There were people beaten in the streets, windows shattered by bricks, and people
such as Solek’s sister killed. Solek was very lucky to have escaped to the
Soviet Union. Back home, his Jewish peers were gathered and put into forced
labor camps and ghettos. During Solek’s travels in the Nazi army, I saw how
the Jews’ basic human rights were taken away. They lost their right to live at
home, to partake in their religion, to basic necessities, to do what a human
should be able to do, and, in many cases, to their own life. The Nazi army depicted
Jewish people as inhuman and different. I could not believe how horrible the Nazis were. People did not care about the Jews whatsoever. A great
example of this was when Leni talked about how she would love to slice any Jews’
throat. This became too much for Solek. Solek went through a very rough time.

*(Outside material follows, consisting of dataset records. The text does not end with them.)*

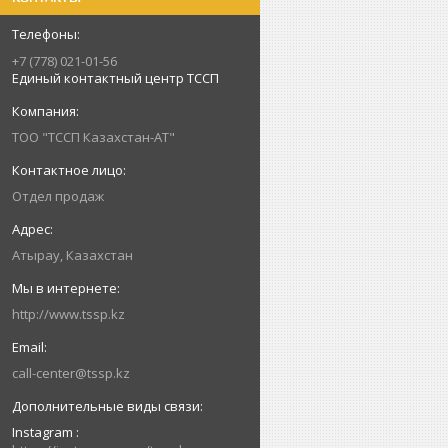
+7 (778) 021-01-56
Единый контактный центр ТССП
ТОО "ТССП Казахстан-АТ"
Отдел продаж
Атырау, Казахстан
http://www.tssp.kz
call-center@tssp.kz
Instagram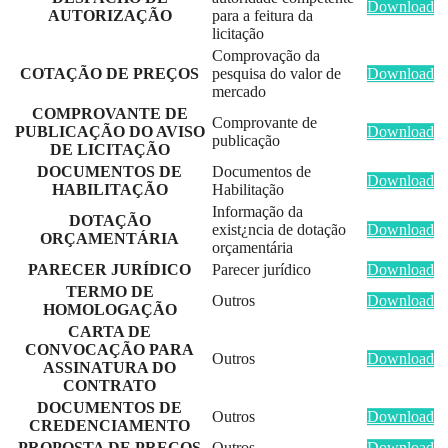
Download
AUTORIZAÇÃO
para a feitura da
licitação
Comprovação da
COTAÇÃO DE PREÇOS
pesquisa do valor de
Download
mercado
COMPROVANTE DE
Comprovante de
PUBLICAÇÃO DO AVISO
Download
publicação
DE LICITAÇÃO
DOCUMENTOS DE
Documentos de
Download
HABILITAÇÃO
Habilitação
Informação da
DOTAÇÃO
exist¿ncia de dotação
Download
ORÇAMENTÁRIA
orçamentária
PARECER JURÍDICO
Parecer jurídico
Download
TERMO DE
Outros
Download
HOMOLOGAÇÃO
CARTA DE
CONVOCAÇÃO PARA
Outros
Download
ASSINATURA DO
CONTRATO
DOCUMENTOS DE
Outros
Download
CREDENCIAMENTO
PROPOSTA DE PREÇOS
Outros
Download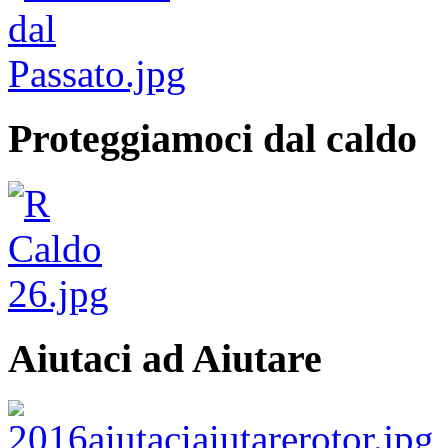
Proteggiamoci dal caldo
Aiutaci ad Aiutare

In order to save himself, he had to disguise who he truly was and join those
who were destroying his race. Eventually he actually became friends with some
of the Nazis which only confused him more. They were such awful people, but
they were being friendly towards him. This internal conflict had a deep effect
on Solek. He came to hate who he was for a while and demonstrated this by using
thread to try to hide the fact that his penis was circumcised. Eventually he
broke down and told Leni’s mother everything. I cannot even imagine the pain he went through. This movie truly did a great job
of depicting the life of a Jew at the time.